The best GIFs from the new Google Timelapse



The Aral Sea has been drying out since the 1960s due to Soviet irrigation programmes. By 2007 it had been reduced to just 10 per cent of its original volume.



Brasilia, Brazil's capital city, was founded in 1960. By 2011 its population had reached more than 2.5 million.




New Cairo, a city to the southeast of Cairo was founded in 2010 to relieve the huge population strain on the Eygptian capital.



Pine Island glacier is the fastest retreating glacier in the Antarctic. In 2015 a 225 square mile chunk of the glacier detached after a 20-year-old rift deep within the glacial ice finally made its way to the surface.
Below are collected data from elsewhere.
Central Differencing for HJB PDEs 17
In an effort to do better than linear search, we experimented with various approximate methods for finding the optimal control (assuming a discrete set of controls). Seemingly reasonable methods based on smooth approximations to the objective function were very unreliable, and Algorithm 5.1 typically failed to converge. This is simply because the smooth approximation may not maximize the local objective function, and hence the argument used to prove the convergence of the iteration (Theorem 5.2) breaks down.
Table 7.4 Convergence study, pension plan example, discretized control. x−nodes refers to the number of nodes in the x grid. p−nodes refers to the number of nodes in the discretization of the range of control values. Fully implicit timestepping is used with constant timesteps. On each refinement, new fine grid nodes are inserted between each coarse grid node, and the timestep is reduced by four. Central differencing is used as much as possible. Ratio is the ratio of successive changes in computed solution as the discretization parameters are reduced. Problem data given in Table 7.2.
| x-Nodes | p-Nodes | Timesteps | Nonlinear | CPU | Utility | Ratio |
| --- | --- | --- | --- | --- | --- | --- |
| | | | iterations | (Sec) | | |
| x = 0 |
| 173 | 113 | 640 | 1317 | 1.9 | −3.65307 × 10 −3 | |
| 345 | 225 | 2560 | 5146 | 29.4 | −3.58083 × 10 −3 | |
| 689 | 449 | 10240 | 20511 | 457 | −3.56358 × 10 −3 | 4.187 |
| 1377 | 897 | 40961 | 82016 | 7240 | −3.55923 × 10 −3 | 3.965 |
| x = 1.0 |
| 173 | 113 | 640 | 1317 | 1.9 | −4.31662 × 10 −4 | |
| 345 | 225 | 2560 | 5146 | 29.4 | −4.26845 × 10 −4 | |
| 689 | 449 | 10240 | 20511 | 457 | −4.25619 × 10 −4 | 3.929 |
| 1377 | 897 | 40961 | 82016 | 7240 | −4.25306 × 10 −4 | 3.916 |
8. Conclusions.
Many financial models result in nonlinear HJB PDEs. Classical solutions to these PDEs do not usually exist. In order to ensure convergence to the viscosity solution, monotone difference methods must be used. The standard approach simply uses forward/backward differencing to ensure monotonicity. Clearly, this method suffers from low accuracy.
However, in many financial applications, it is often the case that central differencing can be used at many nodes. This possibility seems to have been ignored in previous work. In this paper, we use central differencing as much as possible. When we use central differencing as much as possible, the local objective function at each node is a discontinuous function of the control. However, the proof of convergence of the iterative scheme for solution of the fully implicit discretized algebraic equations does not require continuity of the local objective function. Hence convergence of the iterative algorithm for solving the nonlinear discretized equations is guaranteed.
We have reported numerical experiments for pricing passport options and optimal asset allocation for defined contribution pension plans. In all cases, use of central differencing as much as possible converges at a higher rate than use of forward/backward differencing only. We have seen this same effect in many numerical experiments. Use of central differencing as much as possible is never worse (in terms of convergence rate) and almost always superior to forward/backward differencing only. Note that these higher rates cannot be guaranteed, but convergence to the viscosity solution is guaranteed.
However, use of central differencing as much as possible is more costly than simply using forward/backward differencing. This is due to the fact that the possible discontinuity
The population of Valencia, on the southeastern coast of Spain, exploded in the wake of Spain's transition to a democracy in the latter half of the 1970s.



This Tibetan lake may be getting bigger because of increased rainfall, or because glaciers in the nearby Himalayas are starting to melt.



The course of the Tambopata River in southeastern Peru is constantly changing over time as smaller streams become absorbed into the main body of water.



Solar Star, the 597 megawatt plant in Los Angeles, California was completed in 2015 and is the world's largest solar power plant.



The eastern span of the San Francisco-Oakland Bay Bridge was replaced between 2002 and 2013 after suffering damage in the 1989 Loma Prieta earthquake.



Originally built in 1914, the Panama Canal underwent a recent expansion between 2007 and 2016 that doubled the capacity of the artificial waterway.